En parallèle de sa création et de l’enseignement, elle est également investie avec passion dans des projets collaboratifs. « J’ai créé Fictive Archive Investigations, un groupe de dix-sept chercheurs et plasticiens internationaux qui travaille sur la notion d’archive fictive et dont l’exposition aura lieu en janvier 2023. J’ai mon collectif Endless House avec Nicolas Riquette où on crée de grandes structures en bois à l’intérieur desquelles on imbrique mes œuvres. Et j’ai mon autre collectif Ghostwriters avec le musicien Christophe Bailleau. On travaille en collaboration : j’écris le scénario, je fais la partie la vidéo et lui s’occupe du récit sonore et de la musique. On a déjà réalisé House 27 et on va bientôt faire House 11.11. »
Tour à tour, artiste plasticienne, créatrice d’installations, professeur, collaboratrice, amoureuse de lettres, scénographe, Claire Ducène est une artiste multiple, généreuse, drôle et passionnée.
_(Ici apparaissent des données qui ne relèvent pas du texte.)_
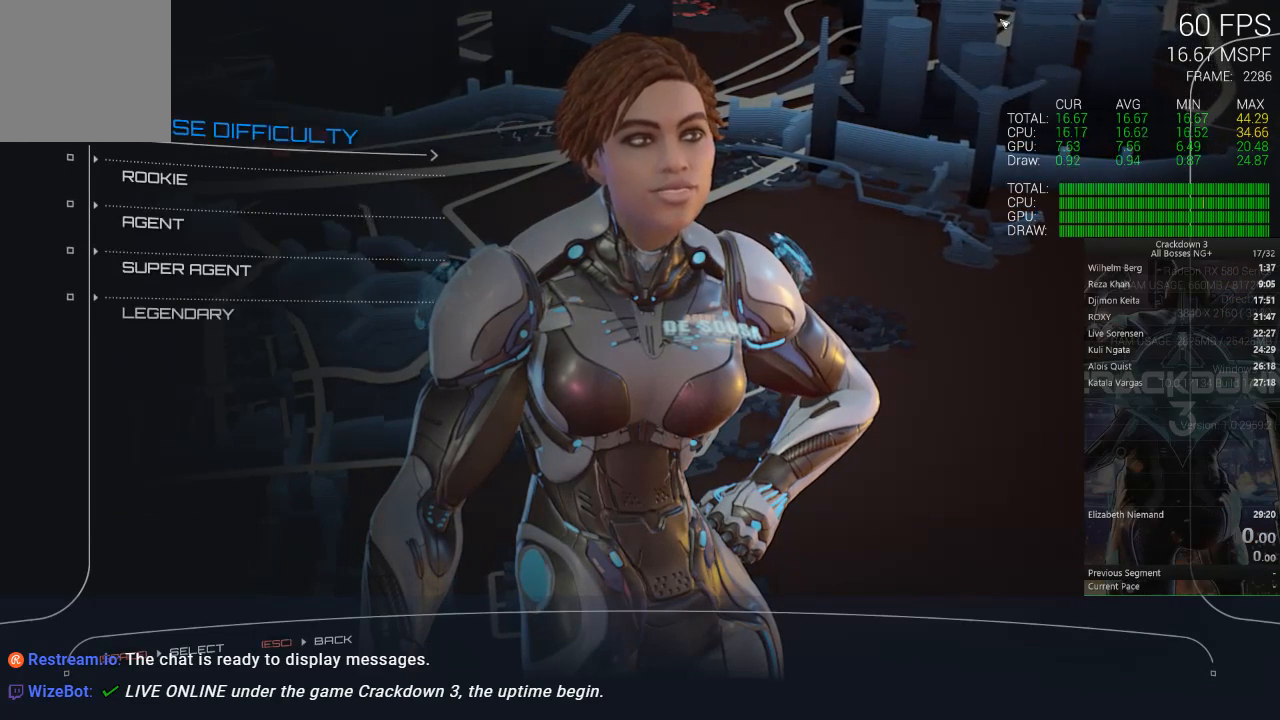
{"buttons": [], "left_stick": "center", "right_stick": "center", "events": [[400, "DPAD_UP", "down"], [433, "DPAD_UP", "up"]]}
Je t’invite à venir déambuler mentalement et physiquement avec elle à la THANKSgalerie et à découvrir son exposition « Ce blanc du ciel qui fait disparaitre les montagnes… ». Un voyage avec des fragments des terres du Nord, quand la neige envahit le paysage, quand la nature est partout, quand la réalité devient dessin.